Plasmonic optical fiber biosensor development for point-of-care detection of malondialdehyde as a biomarker of oxidative stress.

Numerous pieces of evidence demonstrate that oxidative stress impairs biological functions, speeds up aging, and has a role in a variety of human diseases, including systemic and oral inflammatory disorders, and even cancer.

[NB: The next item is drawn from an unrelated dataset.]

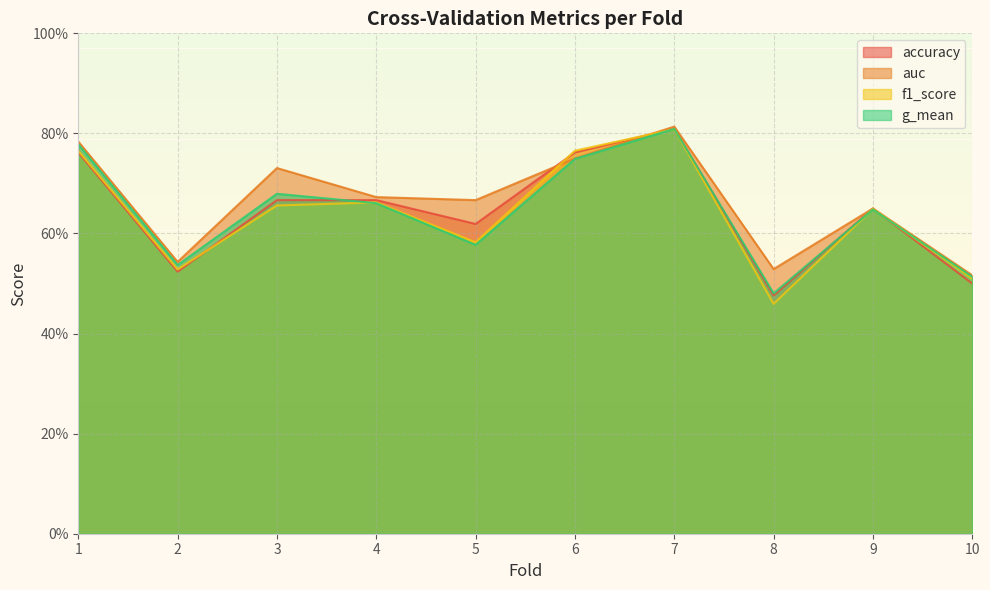

What is the maximum value for f1_score?

0.8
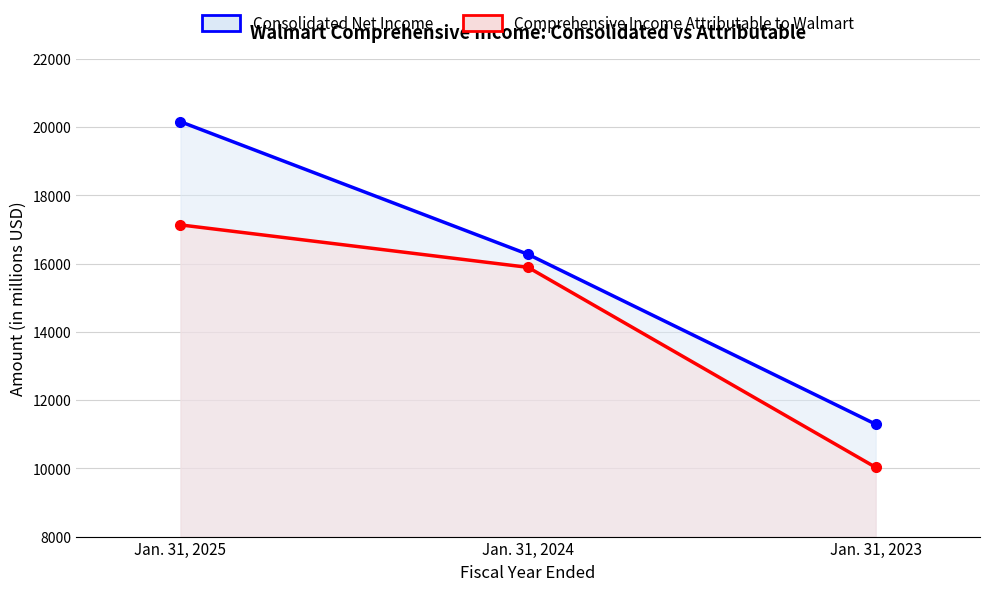

What is the value of the Consolidated Net Income point at the 2nd from the left?

16270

Therefore, technologies providing accurate measures of oxidative stress indicators or biomarkers appear essential in the identification/prevention of such diseases, and in their management. Particularly advantageous is the employement of point-of-care tests based on affordable and small biochips since they can quickly process biological samples and deliver results near the point of care for a prompt therapeutic intervention. Malondialdehyde (MDA) is a key byproduct of oxidative reaction and has been identified as an effective marker of oxidative stress. Herein, we describe the detection of MDA in buffer and in a complex matrix such as saliva, using a plasmonic optical fiber device combined with a highly selective anti-MDA antibody. The experimental results highlight the excellent performance of the proposed biosensor, as well as its ability to provide a low-cost point-of-care test (PoC-T) to be used in real life situations. We demonstrated that a single saliva dilution step and a short incubation time are required for the accurate detection of low concentrations of total MDA (free and conjugated). As a proof-of-concept of future biomedical applications, the method has been tested to determine MDA concentration in saliva of a periodontitis patient compared to that of a healthy control. The obtained findings represent the basis for developing PoC-Ts to be employed in monitoring oral diseases like periodontitis, oral cancers or systemic oxidative-stress associated pathologies. Conclusively, our study puts the ground for an oxidative stress biosensor widely-applicable to different scenarios.